Même avec le taux d’abattement maximal de 25%, bien qu’il ne soit pas approprié en l’espèce, le taux d’invalidité resterait inférieur 50% (cf. 41’985 fr. x 75 % = 31’488 fr.; perte de gain = 59’978 fr. ./. 31’488 fr. = 28’490 fr.; taux d’invalidité = [28'490 x 100] : 59’978 = 47.5%).

d) Selon la jurisprudence constante relative à l'art. 29 al. 1 let. b LAI dans sa version en vigueur jusqu'à fin 2007, le droit à la rente ne peut naître que lorsque, après avoir présenté une incapacité de travail moyenne d'au moins 40% pendant un an, l'assuré est invalide à 40% au moins (cf. TF 8C_189/2008 du 4 juillet 2008 consid. 2.2; TF 8C_463/2007 du 28 avril 2008 consid. 7.2.2; TFA I 323/97 du 22 décembre 1997 consid. 2b). En l’occurrence, l’incapacité de travail à 70% dans une activité adaptée, n’ayant été attestée qu’à compter du mois de mai 2008 (rapport du Dr D.________ du 19 août 2008; rapport SMR de la Dresse U.________ du 6 octobre 2009, fiche d’examen du 25 novembre 2009), – l’intimé ayant constaté jusqu’à la période précitée une pleine capacité de travail dans une activité adaptée excluant la naissance du droit à la rente –, le recourant a droit à un quart de rente à compter du 1er mai 2009, l'art. 88a RAI n'étant pas applicable dans ce contexte (naissance pour la première fois du droit à la rente).

a) Au vu de ce qui précède, le recours doit être partiellement admis et la décision attaquée réformée, en ce sens qu'un quart de rente d'invalidité est dû au recourant dès le 1er mai 2009. Il appartiendra à l'OAI de calculer le montant des rentes et des intérêts dus sur les arriérés.

b) En dérogation à l’art. 61 let. a LPGA, la procédure de recours en matière de contestations portant sur l’octroi ou le refus de prestations de l’assurance-invalidité est soumise à des frais de justice, lesquels sont en principe supportés par la partie qui succombe (art. 69 al. 1bis LAI; art. 49 al. 1 LPA-VD). Par ailleurs, le recourant qui obtient gain de cause a droit à l’allocation de dépens, d’après l’importance et la complexité du litige (art. 61 let. g LPGA; art. 55 al. 1 LPA-VD).

En l'espèce, le recourant obtient partiellement gain de cause. Ainsi, représenté par un mandataire professionnel, il peut prétendre à l'octroi de dépens réduits, qu'il y a lieu d'arrêter à 1’000 fr., à la charge de l'intimé (art. 56 al. 2 LPA-VD). L'émolument judiciaire, arrêté à 400 fr., est mis à la charge des deux parties, à raison de 200 fr. chacune.

Par ces motifs, la Cour des assurances sociales prononce :

I. Le recours est partiellement admis.

II. La décision du 19 mars 2013 de l'Office de l'assurance-invalidité pour le canton de Vaud est réformée, en ce sens qu'un quart de rente est alloué à H.________ dès le 1er mai 2009.

III. La cause est transmise à l'Office de l'assurance-invalidité pour le canton de Vaud afin qu'il calcule le montant de la rente et des intérêts dus sur les arriérés.

IV. L'Office de l'assurance-invalidité pour le canton de Vaud versera à H.________ une indemnité réduite de 1’000 fr. (mille francs) à titre de dépens.
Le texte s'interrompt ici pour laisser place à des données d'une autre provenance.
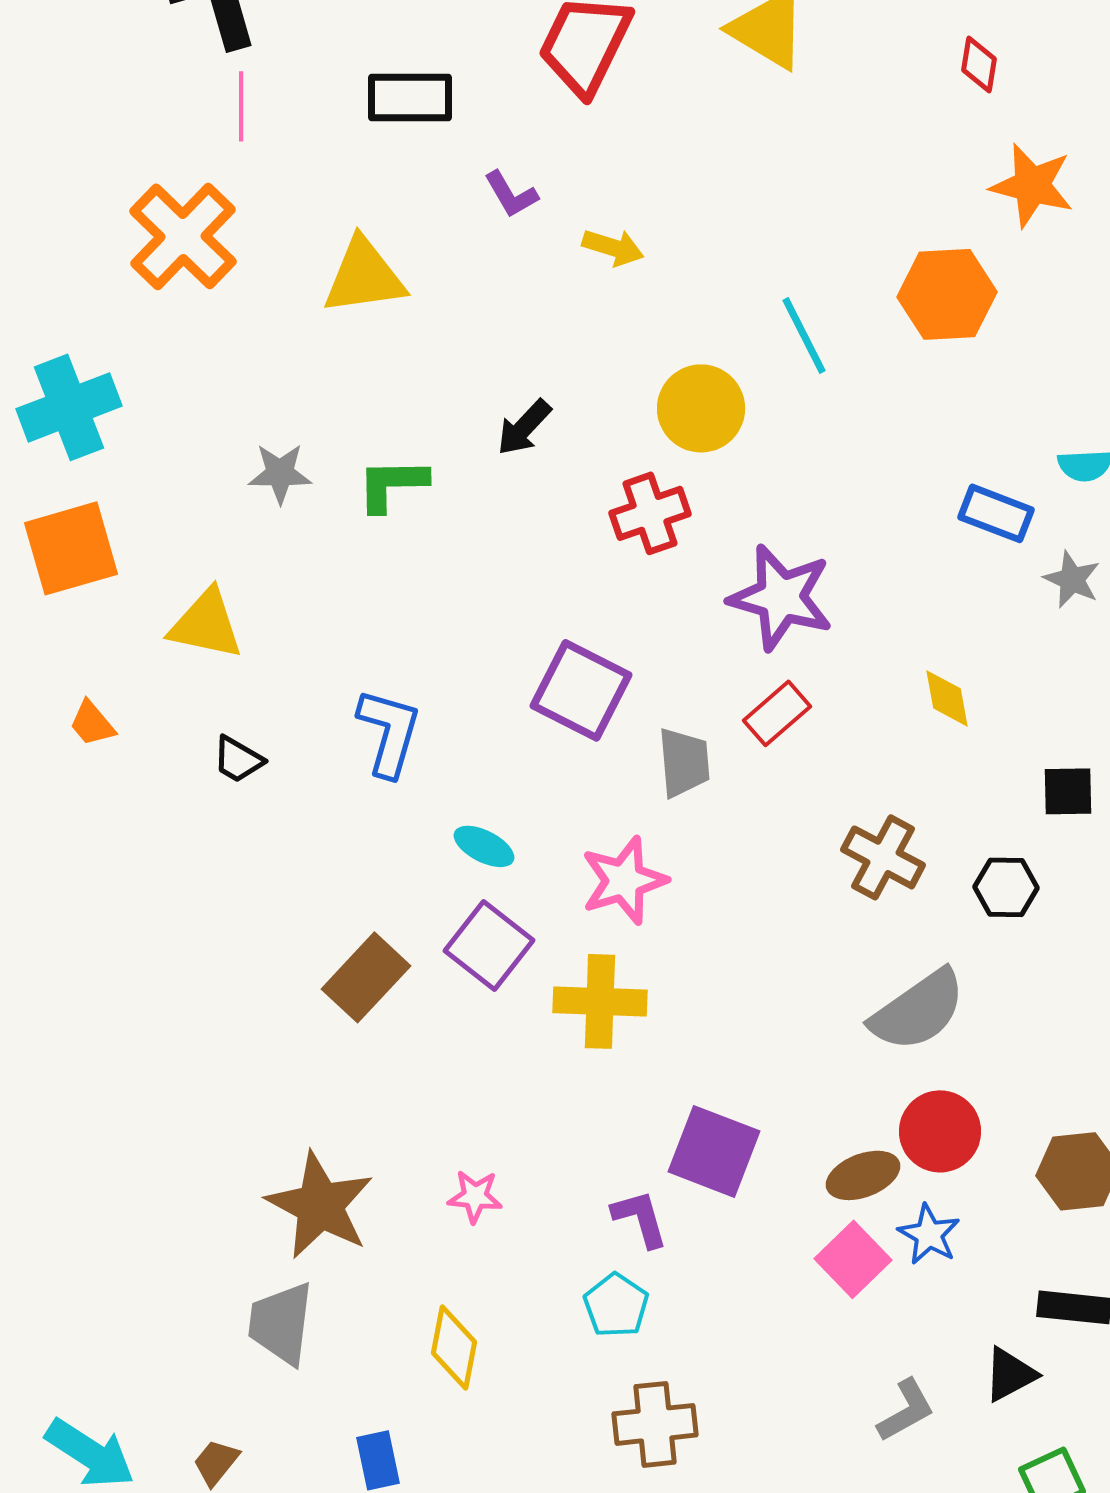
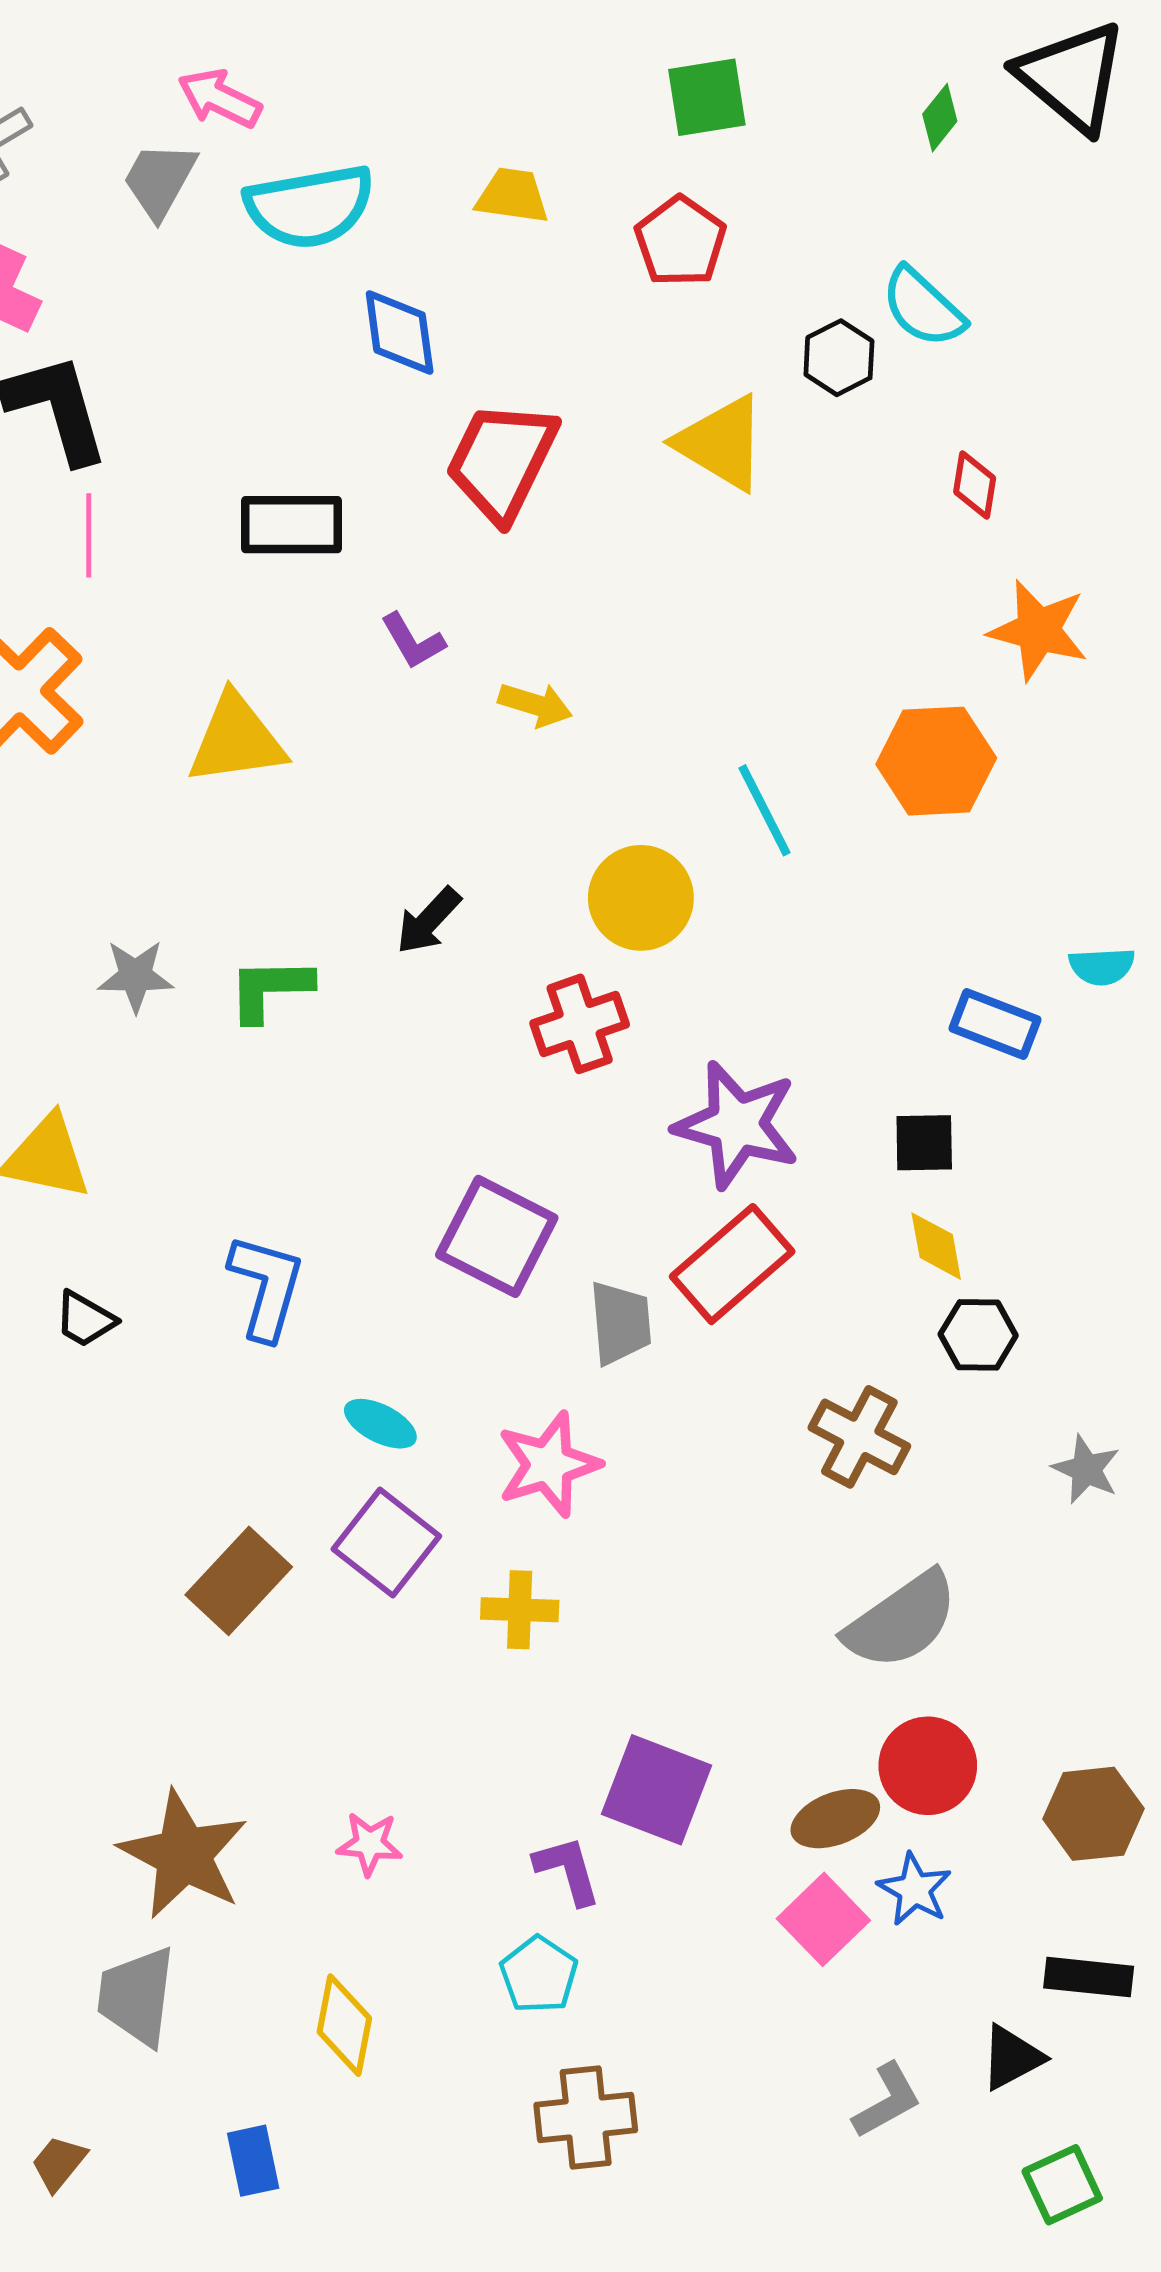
gray star: (1072, 579) -> (1086, 1469), moved
red rectangle: (777, 713) -> (732, 1264), size x1.5
black square: (1068, 791) -> (924, 1143), moved
black hexagon: (1006, 887) -> (978, 1335), moved
yellow cross: (600, 1001) -> (520, 1610), size x0.7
V. Les frais judiciaires, arrêtés à 400 fr. (quatre cents francs), sont mis à la charge des deux parties, à raison de 200 fr. (deux cents francs) chacune.

La présidente : Le greffier :

Du

L'arrêt qui précède, dont la rédaction a été approuvée à huis clos, est notifié à :

‑ Asllan Karaj (pour H.________), ‑ Office de l'assurance-invalidité pour le canton de Vaud,

Office fédéral des assurances sociales,

par l'envoi de photocopies.

Le présent arrêt peut faire l'objet d'un recours en matière de droit public devant le Tribunal fédéral au sens des art. 82 ss LTF (loi du 17 juin 2005 sur le Tribunal fédéral; RS 173.110), cas échéant d'un recours constitutionnel subsidiaire au sens des art. 113 ss LTF. Ces recours doivent être déposés devant le Tribunal fédéral (Schweizerhofquai 6, 6004 Lucerne) dans les trente jours qui suivent la présente notification (art. 100 al. 1 LTF).